● **Set exercise 1**:
Reproduce the entries starting at the first one and ending at the line containing "Between point (614, 344)", but swap every "dark blue coat" for "navy wool coat" and leave everything else unchanged.

● **Extracted text**:
--- Begin ---

On Mon, Oct 26, 2020 at 7:22 AM Dmitry Osipenko <digetx@gmail.com> wrote:
>
> This patch moves ACTMON driver away from generating OPP table by itself,
> transitioning it to use the table which comes from device-tree. This
> change breaks compatibility with older device-trees in order to bring
> support for the interconnect framework to the driver. This is a mandatory
> change which needs to be done in order to implement interconnect-based
> memory DVFS. Users of legacy device-trees will get a message telling that
> theirs DT needs to be upgraded. Now ACTMON issues memory bandwidth request
> using dev_pm_opp_set_bw(), instead of driving EMC clock rate directly.
>
> Tested-by: Peter Geis <pgwipeout@gmail.com>
> Tested-by: Nicolas Chauvet <kwizart@gmail.com>
> Signed-off-by: Dmitry Osipenko <digetx@gmail.com>
> ---
>  drivers/devfreq/tegra30-devfreq.c | 91 ++++++++++++++++---------------
>  1 file changed, 48 insertions(+), 43 deletions(-)
>
> diff --git a/drivers/devfreq/tegra30-devfreq.c b/drivers/devfreq/tegra30-devfreq.c
> index 3f732ab53573..1b0b91a71886 100644
> --- a/drivers/devfreq/tegra30-devfreq.c
> +++ b/drivers/devfreq/tegra30-devfreq.c
> @@ -19,6 +19,8 @@
>  #include <linux/reset.h>
>  #include <linux/workqueue.h>
>
> +#include <soc/tegra/fuse.h>
> +

This patch touches the OPP. Is it related to this change?

>  #include "governor.h"
>
>  #define ACTMON_GLB_STATUS                                      0x0
> @@ -155,6 +157,7 @@ struct tegra_devfreq_device {
>
>  struct tegra_devfreq {
>         struct devfreq          *devfreq;
> +       struct opp_table        *opp_table;
>
>         struct reset_control    *reset;
>         struct clk              *clock;
> @@ -612,34 +615,19 @@ static void tegra_actmon_stop(struct tegra_devfreq *tegra)
>  static int tegra_devfreq_target(struct device *dev, unsigned long *freq,
>                                 u32 flags)

--- End ---

● **Records**:
--- Begin ---

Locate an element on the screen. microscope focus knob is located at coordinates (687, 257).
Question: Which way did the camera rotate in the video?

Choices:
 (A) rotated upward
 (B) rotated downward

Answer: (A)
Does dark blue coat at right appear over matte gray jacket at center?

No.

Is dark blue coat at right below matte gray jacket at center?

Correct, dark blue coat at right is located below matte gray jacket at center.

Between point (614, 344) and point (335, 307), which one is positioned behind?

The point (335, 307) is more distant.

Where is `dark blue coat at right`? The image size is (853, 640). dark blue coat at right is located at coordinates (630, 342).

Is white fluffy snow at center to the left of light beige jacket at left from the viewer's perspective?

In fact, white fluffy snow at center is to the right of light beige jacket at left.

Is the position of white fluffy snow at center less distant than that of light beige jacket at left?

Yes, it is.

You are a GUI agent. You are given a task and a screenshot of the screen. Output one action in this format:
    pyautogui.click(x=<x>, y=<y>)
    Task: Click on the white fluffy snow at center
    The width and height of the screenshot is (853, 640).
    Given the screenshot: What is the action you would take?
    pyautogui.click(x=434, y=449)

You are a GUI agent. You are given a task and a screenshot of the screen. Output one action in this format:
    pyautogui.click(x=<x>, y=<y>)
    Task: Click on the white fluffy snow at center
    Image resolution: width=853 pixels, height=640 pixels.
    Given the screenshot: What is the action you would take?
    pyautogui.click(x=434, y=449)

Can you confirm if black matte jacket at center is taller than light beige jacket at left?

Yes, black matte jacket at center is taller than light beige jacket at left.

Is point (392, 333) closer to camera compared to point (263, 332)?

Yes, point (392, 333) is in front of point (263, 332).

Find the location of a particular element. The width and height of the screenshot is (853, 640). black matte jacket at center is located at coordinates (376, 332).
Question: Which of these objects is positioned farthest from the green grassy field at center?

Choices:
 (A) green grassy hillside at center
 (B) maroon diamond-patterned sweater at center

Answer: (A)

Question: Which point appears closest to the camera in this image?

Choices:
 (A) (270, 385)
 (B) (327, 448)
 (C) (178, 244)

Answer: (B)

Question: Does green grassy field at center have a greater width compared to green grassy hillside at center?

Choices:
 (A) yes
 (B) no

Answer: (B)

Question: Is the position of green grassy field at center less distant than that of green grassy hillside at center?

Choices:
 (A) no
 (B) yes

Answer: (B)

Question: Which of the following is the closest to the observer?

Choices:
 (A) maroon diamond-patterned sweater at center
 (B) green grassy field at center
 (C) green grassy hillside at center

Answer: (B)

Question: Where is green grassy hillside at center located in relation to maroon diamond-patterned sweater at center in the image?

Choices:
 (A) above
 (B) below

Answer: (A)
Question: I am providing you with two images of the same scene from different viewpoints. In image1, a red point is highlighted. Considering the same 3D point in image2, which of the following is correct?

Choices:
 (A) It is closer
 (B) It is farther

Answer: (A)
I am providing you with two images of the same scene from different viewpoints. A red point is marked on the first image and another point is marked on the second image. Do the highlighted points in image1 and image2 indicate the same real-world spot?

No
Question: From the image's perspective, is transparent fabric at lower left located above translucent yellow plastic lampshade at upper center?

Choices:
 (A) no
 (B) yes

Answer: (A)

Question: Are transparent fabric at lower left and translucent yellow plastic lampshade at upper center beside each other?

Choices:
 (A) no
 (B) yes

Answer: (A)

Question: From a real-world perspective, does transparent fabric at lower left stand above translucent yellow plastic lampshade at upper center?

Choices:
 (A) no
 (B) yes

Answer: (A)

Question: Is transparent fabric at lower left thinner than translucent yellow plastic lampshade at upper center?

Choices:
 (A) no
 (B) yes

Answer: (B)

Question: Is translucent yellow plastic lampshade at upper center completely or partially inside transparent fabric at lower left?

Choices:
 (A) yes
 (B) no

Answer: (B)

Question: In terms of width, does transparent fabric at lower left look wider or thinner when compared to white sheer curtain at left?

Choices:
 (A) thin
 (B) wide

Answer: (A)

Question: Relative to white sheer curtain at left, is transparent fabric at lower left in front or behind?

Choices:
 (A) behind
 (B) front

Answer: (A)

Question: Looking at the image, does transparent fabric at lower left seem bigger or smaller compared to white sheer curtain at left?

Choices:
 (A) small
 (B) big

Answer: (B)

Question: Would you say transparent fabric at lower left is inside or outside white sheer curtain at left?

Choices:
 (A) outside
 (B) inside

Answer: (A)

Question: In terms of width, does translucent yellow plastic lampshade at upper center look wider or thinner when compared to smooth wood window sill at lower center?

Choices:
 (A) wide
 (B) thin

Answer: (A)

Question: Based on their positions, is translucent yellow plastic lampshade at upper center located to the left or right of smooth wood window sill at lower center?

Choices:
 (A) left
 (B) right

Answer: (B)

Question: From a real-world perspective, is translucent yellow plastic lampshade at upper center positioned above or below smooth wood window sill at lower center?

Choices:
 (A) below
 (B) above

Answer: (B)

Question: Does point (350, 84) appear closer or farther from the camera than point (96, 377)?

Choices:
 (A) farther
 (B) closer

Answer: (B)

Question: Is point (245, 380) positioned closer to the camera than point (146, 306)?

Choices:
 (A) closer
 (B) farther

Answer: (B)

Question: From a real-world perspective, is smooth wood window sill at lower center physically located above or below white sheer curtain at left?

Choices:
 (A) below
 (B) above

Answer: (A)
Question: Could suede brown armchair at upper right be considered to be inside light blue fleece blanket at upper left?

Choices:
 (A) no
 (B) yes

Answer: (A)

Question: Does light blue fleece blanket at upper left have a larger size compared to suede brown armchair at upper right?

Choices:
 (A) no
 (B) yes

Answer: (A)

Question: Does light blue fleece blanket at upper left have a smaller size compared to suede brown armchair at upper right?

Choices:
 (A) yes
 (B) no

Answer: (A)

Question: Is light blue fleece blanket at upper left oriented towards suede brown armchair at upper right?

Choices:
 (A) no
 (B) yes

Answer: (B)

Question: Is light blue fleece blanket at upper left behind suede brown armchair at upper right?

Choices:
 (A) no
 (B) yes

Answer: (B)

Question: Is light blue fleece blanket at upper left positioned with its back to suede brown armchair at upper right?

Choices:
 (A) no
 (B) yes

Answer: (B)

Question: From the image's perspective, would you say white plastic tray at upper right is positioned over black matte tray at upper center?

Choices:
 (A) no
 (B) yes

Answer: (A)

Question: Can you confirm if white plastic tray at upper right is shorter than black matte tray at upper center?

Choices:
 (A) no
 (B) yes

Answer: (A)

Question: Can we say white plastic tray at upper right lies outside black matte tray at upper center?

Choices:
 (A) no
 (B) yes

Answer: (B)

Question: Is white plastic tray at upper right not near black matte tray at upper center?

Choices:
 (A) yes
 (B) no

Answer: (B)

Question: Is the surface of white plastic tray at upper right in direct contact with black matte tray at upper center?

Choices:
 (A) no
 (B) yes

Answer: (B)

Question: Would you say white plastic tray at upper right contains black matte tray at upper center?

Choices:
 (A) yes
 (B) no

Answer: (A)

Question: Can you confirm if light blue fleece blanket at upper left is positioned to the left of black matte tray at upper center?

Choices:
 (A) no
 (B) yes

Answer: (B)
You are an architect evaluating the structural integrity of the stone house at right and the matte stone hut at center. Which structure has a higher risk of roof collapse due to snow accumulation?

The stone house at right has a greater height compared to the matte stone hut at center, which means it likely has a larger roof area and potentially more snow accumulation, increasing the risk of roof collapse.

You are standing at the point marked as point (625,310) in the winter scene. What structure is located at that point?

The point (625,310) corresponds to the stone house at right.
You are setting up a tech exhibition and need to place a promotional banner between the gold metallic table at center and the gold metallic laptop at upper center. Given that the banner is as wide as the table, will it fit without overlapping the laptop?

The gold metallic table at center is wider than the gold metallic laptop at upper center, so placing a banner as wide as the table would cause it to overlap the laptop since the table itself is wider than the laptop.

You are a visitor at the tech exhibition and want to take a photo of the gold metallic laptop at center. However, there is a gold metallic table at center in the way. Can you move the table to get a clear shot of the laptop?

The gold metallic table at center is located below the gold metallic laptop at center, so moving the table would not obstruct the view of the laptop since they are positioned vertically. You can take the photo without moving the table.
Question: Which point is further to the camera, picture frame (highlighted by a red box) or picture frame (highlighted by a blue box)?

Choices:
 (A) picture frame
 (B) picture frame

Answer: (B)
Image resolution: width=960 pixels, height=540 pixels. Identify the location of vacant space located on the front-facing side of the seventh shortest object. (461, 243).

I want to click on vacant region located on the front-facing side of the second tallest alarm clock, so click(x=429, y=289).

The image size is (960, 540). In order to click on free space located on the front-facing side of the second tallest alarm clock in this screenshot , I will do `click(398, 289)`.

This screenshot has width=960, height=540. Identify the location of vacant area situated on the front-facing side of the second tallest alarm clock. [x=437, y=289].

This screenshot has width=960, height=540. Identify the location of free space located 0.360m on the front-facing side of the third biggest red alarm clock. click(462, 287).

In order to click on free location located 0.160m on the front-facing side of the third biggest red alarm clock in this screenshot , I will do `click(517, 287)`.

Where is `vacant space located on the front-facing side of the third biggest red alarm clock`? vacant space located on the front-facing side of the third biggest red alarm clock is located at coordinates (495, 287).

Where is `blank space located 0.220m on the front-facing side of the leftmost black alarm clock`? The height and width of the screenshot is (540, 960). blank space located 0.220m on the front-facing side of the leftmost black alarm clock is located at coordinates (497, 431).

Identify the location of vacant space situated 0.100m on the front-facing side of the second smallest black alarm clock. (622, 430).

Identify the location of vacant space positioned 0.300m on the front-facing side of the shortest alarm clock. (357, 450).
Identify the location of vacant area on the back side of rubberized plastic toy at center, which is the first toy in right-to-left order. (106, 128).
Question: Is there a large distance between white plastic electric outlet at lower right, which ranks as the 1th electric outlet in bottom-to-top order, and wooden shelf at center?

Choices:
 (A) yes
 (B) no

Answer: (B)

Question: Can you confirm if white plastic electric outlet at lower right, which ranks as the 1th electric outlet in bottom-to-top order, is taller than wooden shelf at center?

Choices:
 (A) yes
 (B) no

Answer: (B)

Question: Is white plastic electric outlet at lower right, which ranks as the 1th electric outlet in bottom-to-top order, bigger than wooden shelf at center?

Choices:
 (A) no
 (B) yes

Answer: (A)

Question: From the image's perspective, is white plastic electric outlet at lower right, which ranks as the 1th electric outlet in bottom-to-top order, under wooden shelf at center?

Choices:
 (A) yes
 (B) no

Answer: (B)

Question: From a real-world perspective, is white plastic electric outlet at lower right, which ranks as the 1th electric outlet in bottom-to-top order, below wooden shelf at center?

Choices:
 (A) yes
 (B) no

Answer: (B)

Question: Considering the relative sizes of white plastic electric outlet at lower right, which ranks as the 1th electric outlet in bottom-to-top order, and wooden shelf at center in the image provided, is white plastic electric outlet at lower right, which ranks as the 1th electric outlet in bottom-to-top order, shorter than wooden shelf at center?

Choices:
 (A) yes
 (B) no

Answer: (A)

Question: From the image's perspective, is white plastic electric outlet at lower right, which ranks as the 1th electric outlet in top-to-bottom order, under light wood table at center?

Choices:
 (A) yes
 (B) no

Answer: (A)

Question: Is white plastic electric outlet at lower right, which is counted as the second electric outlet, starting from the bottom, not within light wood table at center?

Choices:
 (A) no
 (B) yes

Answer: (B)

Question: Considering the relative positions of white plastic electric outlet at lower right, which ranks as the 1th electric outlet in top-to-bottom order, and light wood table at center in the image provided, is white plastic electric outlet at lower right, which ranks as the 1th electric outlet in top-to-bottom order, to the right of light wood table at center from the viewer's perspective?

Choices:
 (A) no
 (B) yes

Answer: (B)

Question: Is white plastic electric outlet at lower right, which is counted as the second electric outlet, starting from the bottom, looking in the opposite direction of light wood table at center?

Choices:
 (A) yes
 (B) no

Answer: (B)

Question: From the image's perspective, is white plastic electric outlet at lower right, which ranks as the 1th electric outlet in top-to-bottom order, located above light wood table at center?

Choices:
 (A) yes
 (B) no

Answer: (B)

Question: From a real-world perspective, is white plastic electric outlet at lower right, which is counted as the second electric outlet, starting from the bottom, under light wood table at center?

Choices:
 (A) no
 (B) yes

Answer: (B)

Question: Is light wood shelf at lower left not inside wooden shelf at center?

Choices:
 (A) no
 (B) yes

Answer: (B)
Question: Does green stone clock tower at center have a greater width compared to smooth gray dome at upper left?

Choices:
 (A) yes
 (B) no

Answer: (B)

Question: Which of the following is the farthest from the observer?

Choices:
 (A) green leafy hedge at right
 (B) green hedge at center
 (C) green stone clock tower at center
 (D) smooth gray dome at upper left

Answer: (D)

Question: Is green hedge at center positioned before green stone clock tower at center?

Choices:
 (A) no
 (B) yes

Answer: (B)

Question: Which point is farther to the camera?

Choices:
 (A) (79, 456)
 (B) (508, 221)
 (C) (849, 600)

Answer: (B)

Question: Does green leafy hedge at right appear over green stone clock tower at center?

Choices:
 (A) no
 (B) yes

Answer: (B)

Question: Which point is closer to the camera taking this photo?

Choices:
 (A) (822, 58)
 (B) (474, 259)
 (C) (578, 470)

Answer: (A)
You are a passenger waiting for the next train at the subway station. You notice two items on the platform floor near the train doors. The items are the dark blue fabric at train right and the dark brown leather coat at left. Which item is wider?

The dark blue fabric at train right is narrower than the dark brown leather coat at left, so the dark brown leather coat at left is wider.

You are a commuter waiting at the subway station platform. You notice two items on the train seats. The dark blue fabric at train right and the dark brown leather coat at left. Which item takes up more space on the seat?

--- End ---

● **Set exercise 2**:
Write out the devfreq patch email word for word, starting at "On Mon, Oct" and ending at "clock rate directly.".

● **Problem solution 1**:
Locate an element on the screen. microscope focus knob is located at coordinates (687, 257).
Question: Which way did the camera rotate in the video?

Choices:
 (A) rotated upward
 (B) rotated downward

Answer: (A)
Does navy wool coat at right appear over matte gray jacket at center?

No.

Is navy wool coat at right below matte gray jacket at center?

Correct, navy wool coat at right is located below matte gray jacket at center.

Between point (614, 344) and point (335, 307), which one is positioned behind?

● **Problem solution 2**:
On Mon, Oct 26, 2020 at 7:22 AM Dmitry Osipenko <digetx@gmail.com> wrote:
>
> This patch moves ACTMON driver away from generating OPP table by itself,
> transitioning it to use the table which comes from device-tree. This
> change breaks compatibility with older device-trees in order to bring
> support for the interconnect framework to the driver. This is a mandatory
> change which needs to be done in order to implement interconnect-based
> memory DVFS. Users of legacy device-trees will get a message telling that
> theirs DT needs to be upgraded. Now ACTMON issues memory bandwidth request
> using dev_pm_opp_set_bw(), instead of driving EMC clock rate directly.